Este retrato psicológico-arquitectónico está puesto en boca de un alumno de 16 años, disléxico, que no ha terminado un libro en su vida y que, por arte de hablar con la persona indicada, comienza a devorarlos. La carencia es indicadora de sus límites. Explica que sus padres tienen una casa-escaparate para encerrarse en sí mismos. “Se encierran en sí mismos, lo cual es la definición de la idiotez”. Y a la vez… él vive encerrado. Es cierto: la literatura no es un arte para poner de acuerdo a la gente.

Cuando estamos solos somos como somos. Nothomb describe que la manera de estar sola de su protagonista consiste en encerrarse en su mundo: no forma parte del rebaño, no busca ser como los demás ni jurar lealtad a los cabecillas ni tampoco oponerse a ellos. No necesita que nadie la salve. “Es usted quien tiene el poder de salvar”, escribe. “Usted y yo somos seres delicados nacidos en un pueblo de brutos”. Y concluye: “Me gusta la soledad, la única razón válida para abandonarla es el amor”.

Nothomb escribe que “la juventud es un talento, se necesita tiempo para adquirirla. Muchos años más tarde por fin me convertí en una persona joven”. Anota que tenemos vida cuando sentimos deseo. Y concluye con una anécdota que la retrata como escritora. Es sobre Cézanne.
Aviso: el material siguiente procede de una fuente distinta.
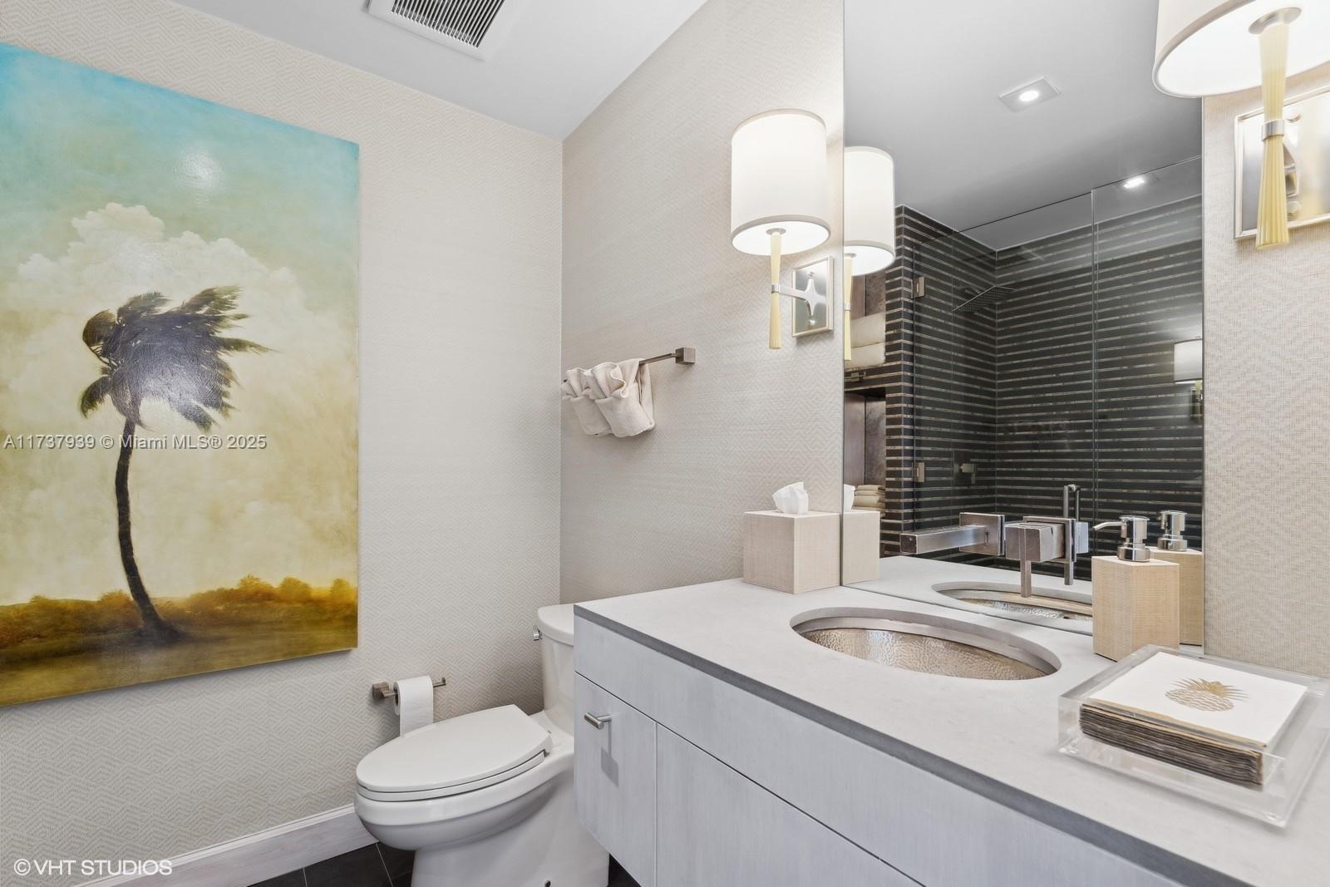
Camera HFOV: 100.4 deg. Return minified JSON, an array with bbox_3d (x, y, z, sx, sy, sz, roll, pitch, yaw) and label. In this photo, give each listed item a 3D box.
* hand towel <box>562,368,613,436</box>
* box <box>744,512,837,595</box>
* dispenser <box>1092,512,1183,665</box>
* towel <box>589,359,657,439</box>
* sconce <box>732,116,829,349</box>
[{"bbox_3d":[-0.266,-0.141,1.933,0.110,0.236,0.241,1,-2,-38],"label":"hand towel"},{"bbox_3d":[0.264,0.222,1.173,0.133,0.147,0.134,1,-2,-38],"label":"box"},{"bbox_3d":[0.590,0.188,0.716,0.100,0.189,0.066,0,-2,-8],"label":"dispenser"},{"bbox_3d":[-0.137,-0.143,1.761,0.115,0.236,0.236,1,-2,-38],"label":"towel"},{"bbox_3d":[0.249,-0.427,1.193,0.220,0.451,0.204,1,-2,-38],"label":"sconce"}]

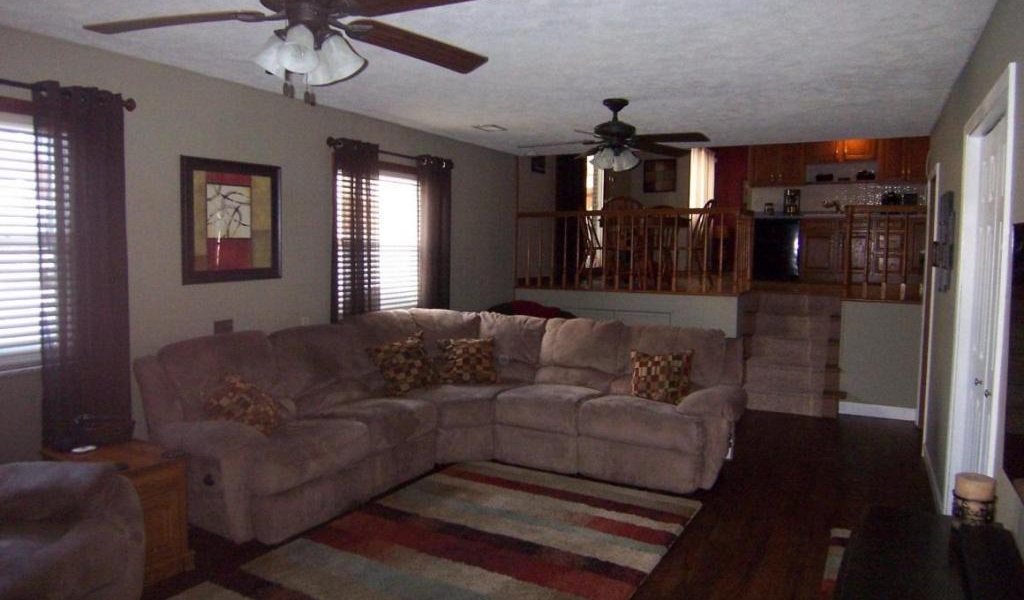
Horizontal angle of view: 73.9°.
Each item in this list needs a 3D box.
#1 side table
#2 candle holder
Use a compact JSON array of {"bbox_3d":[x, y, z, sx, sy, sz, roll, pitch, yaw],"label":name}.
[{"bbox_3d":[-1.829,0.981,3.142,0.600,0.540,0.340,3,5,28],"label":"side table"},{"bbox_3d":[1.287,0.584,1.896,0.112,0.085,0.112,3,5,28],"label":"candle holder"}]

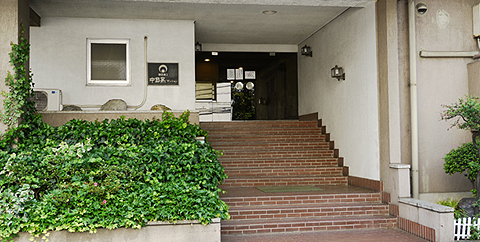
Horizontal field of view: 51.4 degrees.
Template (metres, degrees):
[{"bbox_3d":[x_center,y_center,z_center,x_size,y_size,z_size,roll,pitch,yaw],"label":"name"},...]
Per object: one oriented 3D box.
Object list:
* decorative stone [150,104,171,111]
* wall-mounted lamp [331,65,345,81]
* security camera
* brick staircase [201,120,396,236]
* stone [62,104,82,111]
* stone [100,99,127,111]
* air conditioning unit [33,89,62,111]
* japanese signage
[{"bbox_3d":[-1.683,-0.241,10.662,0.437,0.215,0.340,0,-2,-9],"label":"decorative stone"},{"bbox_3d":[2.135,-1.035,10.878,0.290,0.341,0.250,0,-2,-9],"label":"wall-mounted lamp"},{"bbox_3d":[3.346,-2.045,9.166,0.215,0.220,0.120,0,-2,-9],"label":"security camera"},{"bbox_3d":[0.757,0.914,10.410,3.180,2.000,4.350,0,-2,-9],"label":"brick staircase"},{"bbox_3d":[-3.481,-0.227,10.387,0.406,0.199,0.340,0,-2,-9],"label":"stone"},{"bbox_3d":[-2.657,-0.292,10.515,0.554,0.323,0.420,0,-2,-9],"label":"stone"},{"bbox_3d":[-4.148,-0.390,10.534,0.733,0.515,0.280,0,-2,-9],"label":"air conditioning unit"},{"bbox_3d":[-1.725,-1.052,11.271,0.681,0.517,0.040,0,-2,-9],"label":"japanese signage"}]

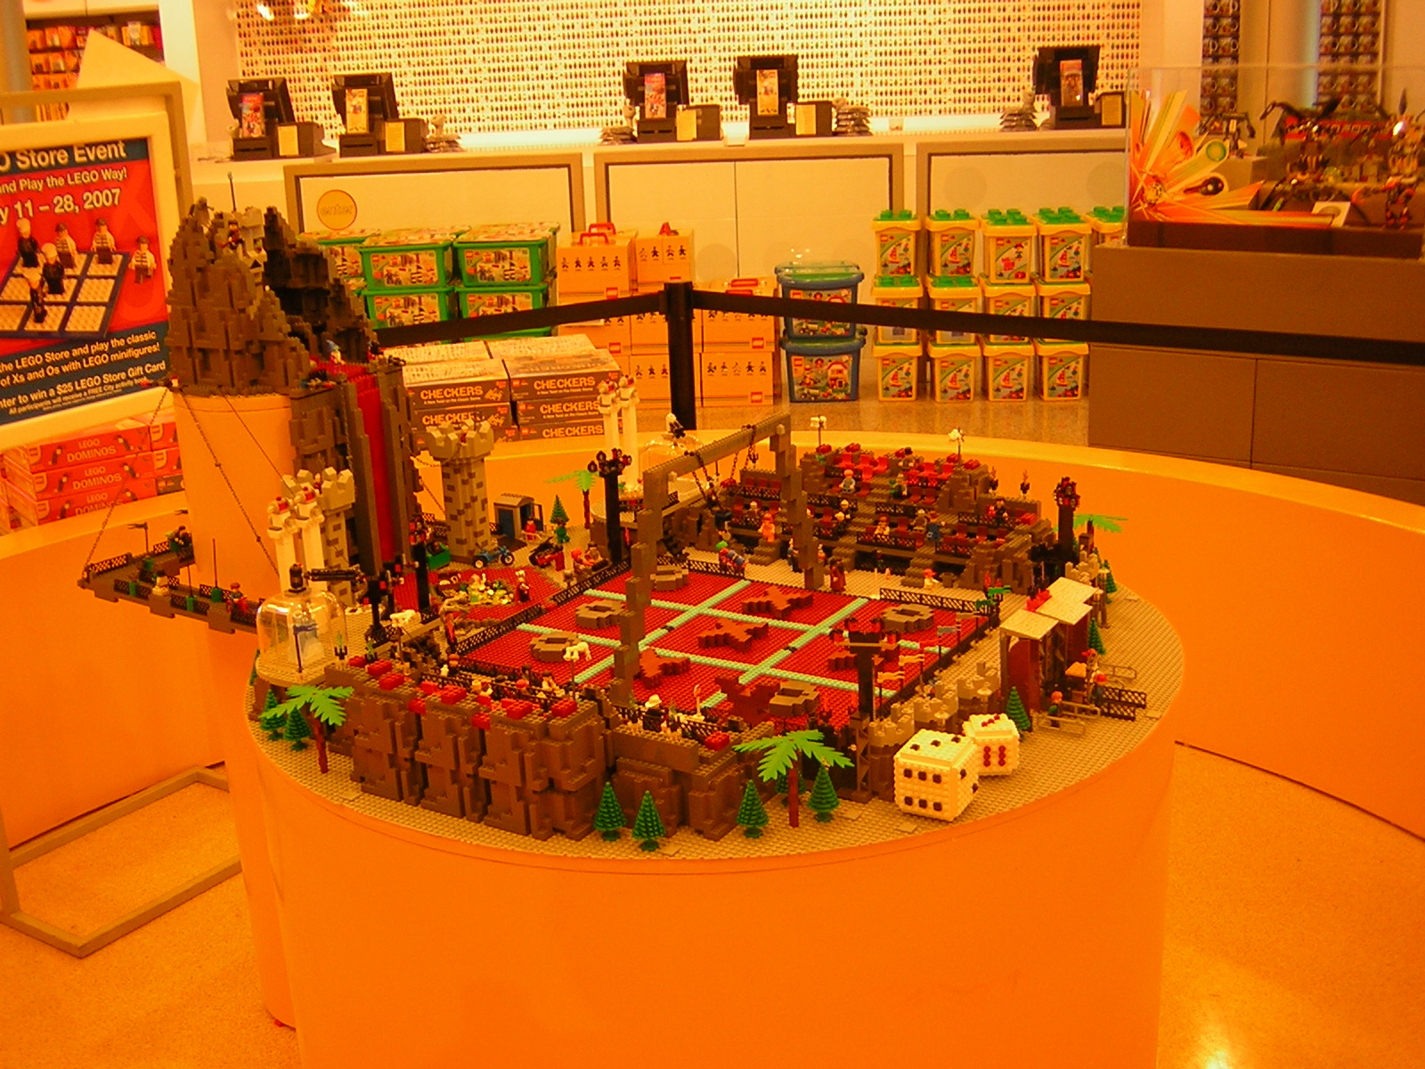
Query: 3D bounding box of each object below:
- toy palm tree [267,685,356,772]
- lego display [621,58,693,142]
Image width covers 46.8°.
[{"bbox_3d":[-0.447,0.225,1.878,0.122,0.102,0.118,1,17,12],"label":"toy palm tree"},{"bbox_3d":[-0.293,-2.247,8.532,0.330,0.400,0.290,-2,17,1],"label":"lego display"}]

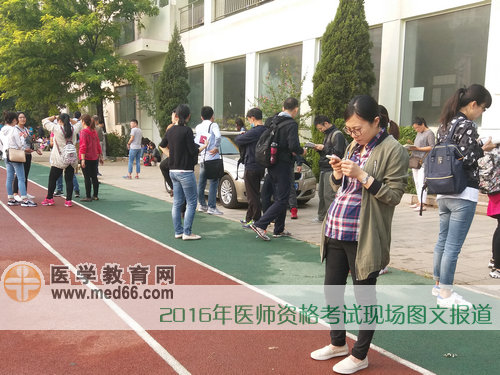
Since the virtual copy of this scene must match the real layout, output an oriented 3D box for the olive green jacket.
[{"bbox_3d":[0.674,0.106,2.380,0.360,0.810,0.460,-5,10,-33],"label":"olive green jacket"}]

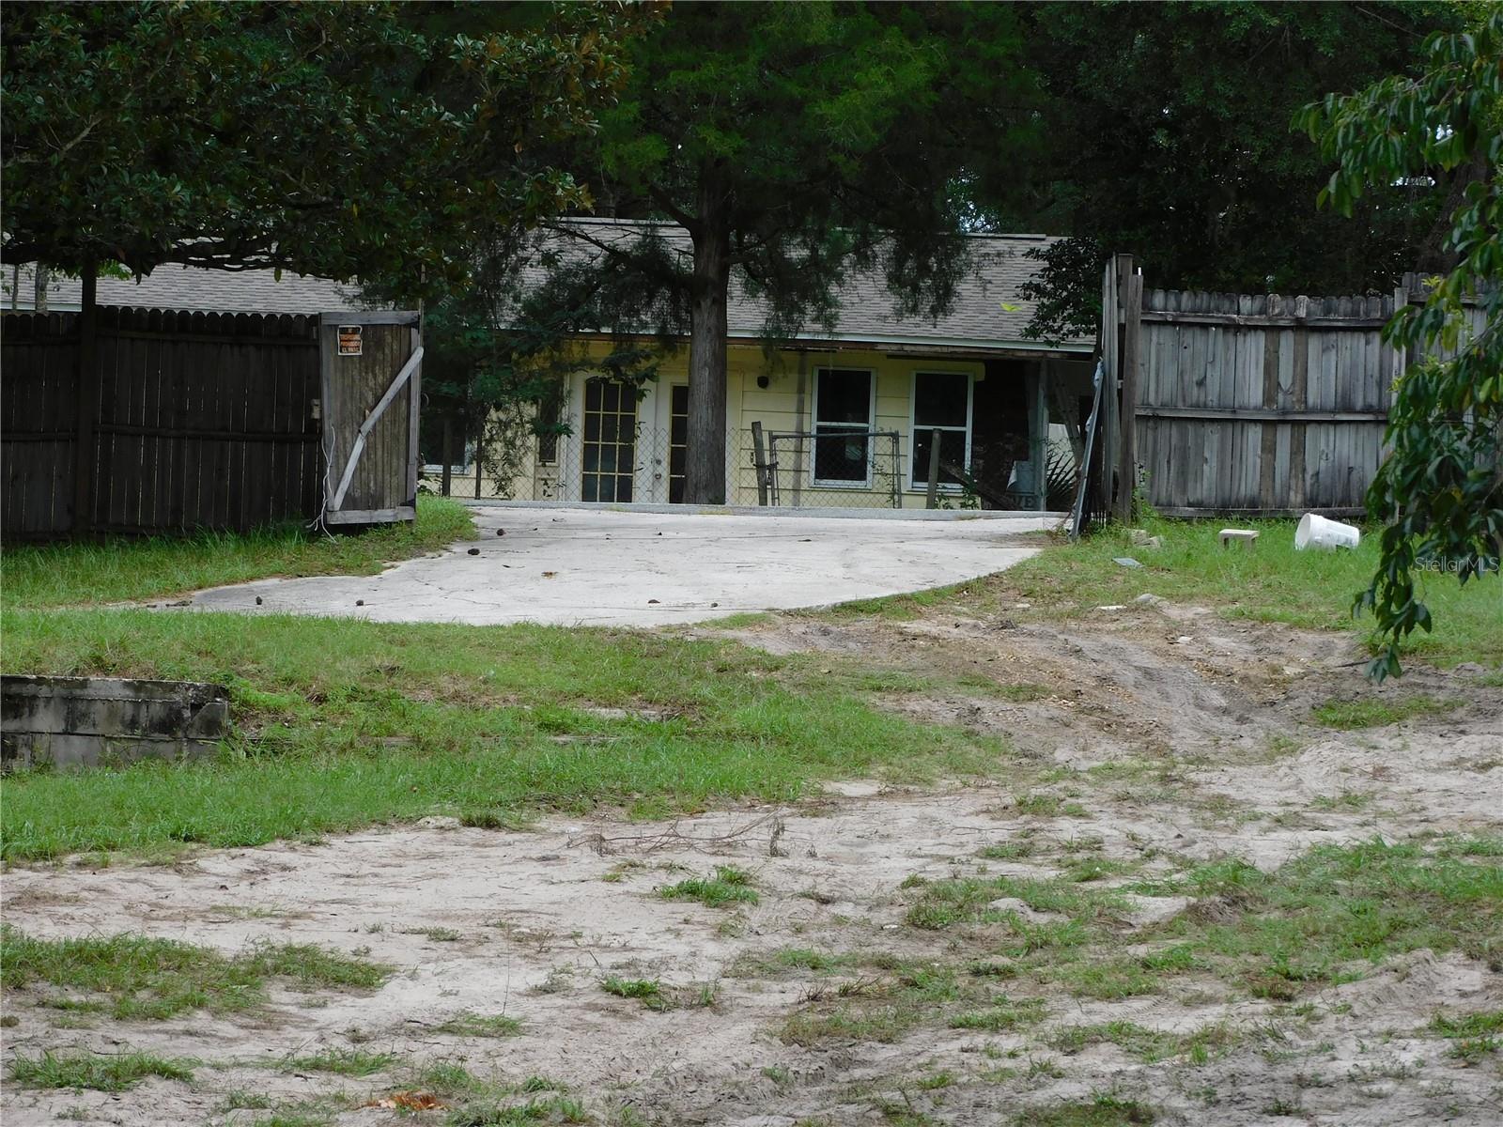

El pintor tenía un amigo al que todo el mundo consideraba estúpido, sin interés. Un día que no estaba presente ese amigo, su entorno le preguntó a Cézanne cómo podía sentir amistad por un tipo como ese. Puesto entre la espada y la pared, acabó por responder: “elige bien las aceitunas. Yo no sé nada de aceitunas. Está muy lejos de ser estúpido y sin interés. Cuando llega aquí es como si la vida desembarcara”.

Hasta que sepamos elegir bien las aceitunas. Nos quedan las casas, y nuestra manera de habitarlas, para ponernos a pensar.